THE PROBLEM:
Your reply should consist of the entries, copied exactly and stripped of images.

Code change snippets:
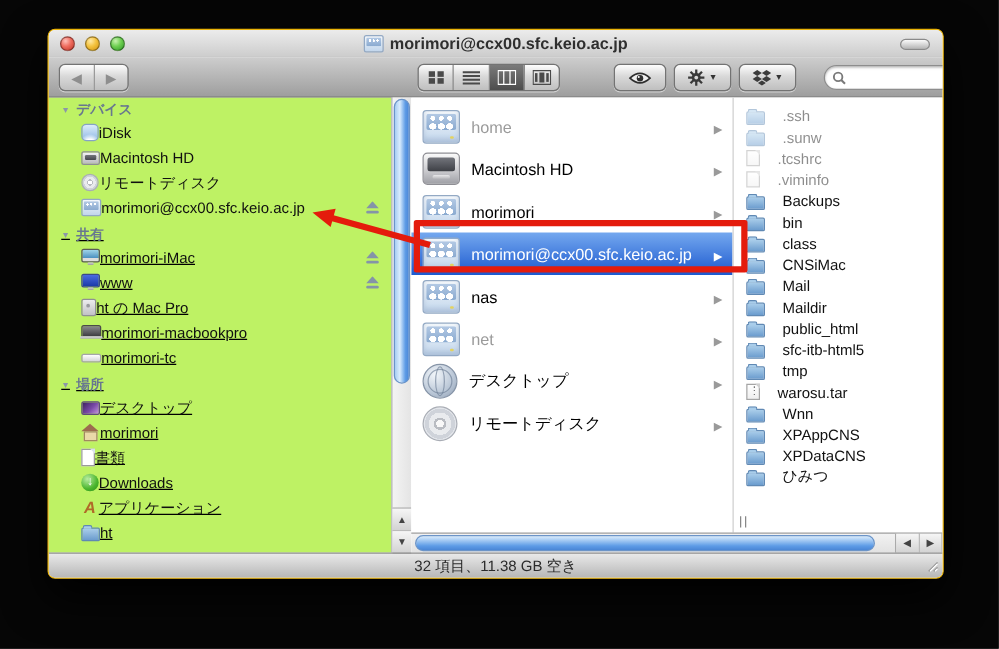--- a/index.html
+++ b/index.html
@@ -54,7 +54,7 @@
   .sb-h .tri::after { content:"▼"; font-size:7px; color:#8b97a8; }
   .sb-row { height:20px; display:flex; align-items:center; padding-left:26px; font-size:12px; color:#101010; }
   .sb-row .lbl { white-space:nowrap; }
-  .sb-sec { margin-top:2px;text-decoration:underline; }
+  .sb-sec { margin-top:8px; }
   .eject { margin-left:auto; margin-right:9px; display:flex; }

REPLY:
--- a/index.html
+++ b/index.html
@@ -54,7 +54,7 @@
   .sb-h .tri::after { content:"▼"; font-size:7px; color:#8b97a8; }
   .sb-row { height:20px; display:flex; align-items:center; padding-left:26px; font-size:12px; color:#101010; }
   .sb-row .lbl { white-space:nowrap; }
-  .sb-sec { margin-top:2px;text-decoration:underline; }
+  .sb-sec { margin-top:8px; }
   .eject { margin-left:auto; margin-right:9px; display:flex; }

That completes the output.